Anyone that has attended one of my “Let me explain KM” presentations for the past few years are familiar with one of the metaphorical examples I use involving banks and my experience of using them over the past 40 years. I use samples of my correspondence with my banks to demonstrate how my relationship with these institutions has changed over that time and how their knowledge of me has declined to a point where it is simply not possible for them to:
a) offer a decent service and more importantly in this context
b) judge my potential as a risk.

In brief I demonstrate how the retail bank has sought to commoditise the relationship and reduce it to a simple transactional based relationship where the aim is to systematise and drive down cost as if the banking industry were some kind of Taylorist dream of simple causality.

My contention is that this is fundamentally un sound as this industry, and our interaction with it is, if I use the Cynefin framework, a Complex relationship.
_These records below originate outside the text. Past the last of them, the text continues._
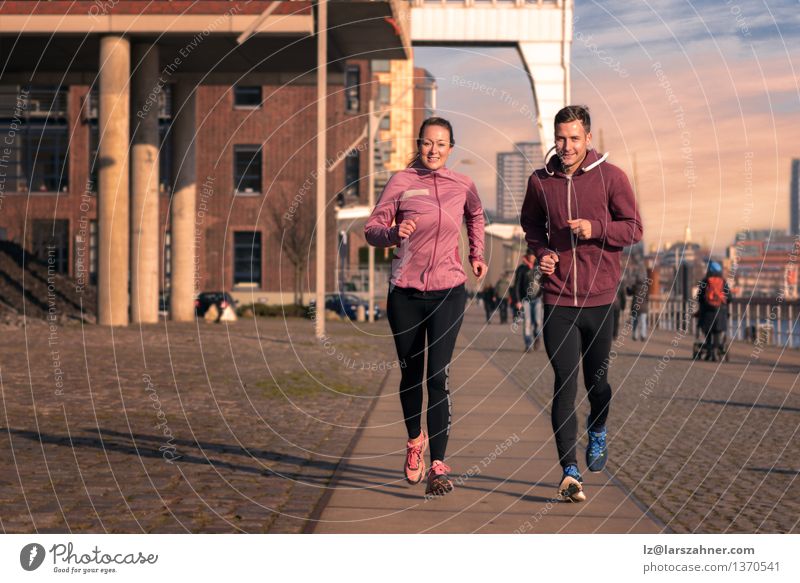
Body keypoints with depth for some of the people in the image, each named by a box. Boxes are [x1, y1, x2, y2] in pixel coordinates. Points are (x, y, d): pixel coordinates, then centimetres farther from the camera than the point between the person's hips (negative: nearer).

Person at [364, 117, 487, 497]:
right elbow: (371, 229, -3)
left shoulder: (462, 185, 5)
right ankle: (415, 440, 38)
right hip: (405, 294, 0)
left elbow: (475, 216, 28)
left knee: (438, 376, -11)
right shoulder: (401, 181, -3)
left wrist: (476, 255, 21)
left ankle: (438, 466, -10)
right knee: (410, 374, 12)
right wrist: (393, 233, -23)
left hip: (448, 293, 0)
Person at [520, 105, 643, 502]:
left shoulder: (610, 177, -4)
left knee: (596, 380, 14)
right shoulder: (540, 181, 2)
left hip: (600, 298, 0)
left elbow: (634, 228, -1)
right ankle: (569, 472, -4)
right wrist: (541, 251, -2)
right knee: (565, 384, -6)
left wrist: (596, 227, -18)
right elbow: (530, 224, 18)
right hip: (557, 300, 0)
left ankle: (598, 432, 47)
My early correspondence with the bank showed a real bank manager in place at my branch who knew me, knew my circumstances and could make decisions on my credit worthiness and how the bank could build loyalty by responding to me specific and individual needs. Fast forward to a point where I have no branch, the staff there are administrators with little or no autonomy to act, and so are left with blunt un satisfactory and in flexible transactional based interfaces. They don’t know me, can’t offer a service and, most importantly, can’t judge my risk.

The model can be extended to the commercial banks – with systematised lightning fast trading that is not intelligent enough to cope with the unexpected, and credit rating methods that are both flawed mechanistic tools run by organisations with very conflicted business models.
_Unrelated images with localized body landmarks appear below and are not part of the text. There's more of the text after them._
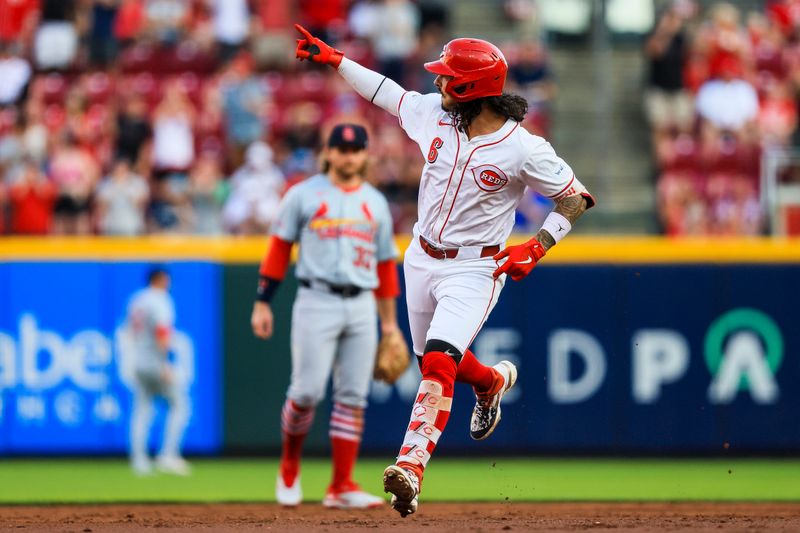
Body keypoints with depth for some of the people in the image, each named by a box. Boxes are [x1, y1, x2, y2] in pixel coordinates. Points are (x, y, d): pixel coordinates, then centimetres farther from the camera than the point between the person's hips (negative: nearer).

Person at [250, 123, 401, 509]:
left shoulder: (375, 202, 15)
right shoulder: (304, 195, 4)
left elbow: (385, 263, 18)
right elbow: (279, 247, 3)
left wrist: (389, 321, 15)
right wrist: (262, 303, -4)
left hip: (361, 307, 3)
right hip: (317, 302, -3)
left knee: (352, 397, -2)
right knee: (307, 391, -10)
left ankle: (341, 486, 0)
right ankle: (290, 466, 14)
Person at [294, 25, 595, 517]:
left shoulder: (524, 149, -19)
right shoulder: (433, 113, -4)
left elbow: (576, 199, -9)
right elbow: (387, 92, 15)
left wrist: (537, 248, -18)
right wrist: (334, 59, 16)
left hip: (475, 269, -6)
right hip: (421, 259, 6)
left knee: (438, 364, -22)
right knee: (435, 360, 21)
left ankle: (410, 468, -30)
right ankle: (492, 381, 54)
All a recipe for disaster and disaster naturally struck. Add to this an environment where personal debt was outright encouraged to fuel an artificial boom through consumer spend, and a business environment still foolishly wedded to the “wisdom” of running businesses on geared debt it is a potent mix.

Now that these models have been shown to be flawed and frankly dangerous we should hope that one outcome of the financial crisis would be a return to more human cognition in the banks when judging the risk profile of borrowers as a minimum.

But reintroducing a knowledge led environment in a bank – that is to say one routed in the intervention and application of the Mk1 brain - cannot be done quickly. Whilst proper KM practitioners can help here, developing the intuition, heuristics, and experience necessary to make this effective takes time. So perhaps caution being shown on the part of the banks is a good sign. Perhaps they have recognised that caution is a good thing and that they do need to develop more sophisticated approaches and that the process of doing that will take time. Weaning businesses with poor debt demanding business models will take a bit longer, but requirements on the banks to be less exposed and have greater capital seems also to be having an effect.

Reflective learning is all part of KM as well so I could even be encouraged to think that perhaps these mighty “masters of the universe” might have the humility to acknowledge their mistake and learn from it.

Perhaps I am just being naïve. Leopards rarely change their spots but can we not be hopeful that this caution on lending is actually a good sign?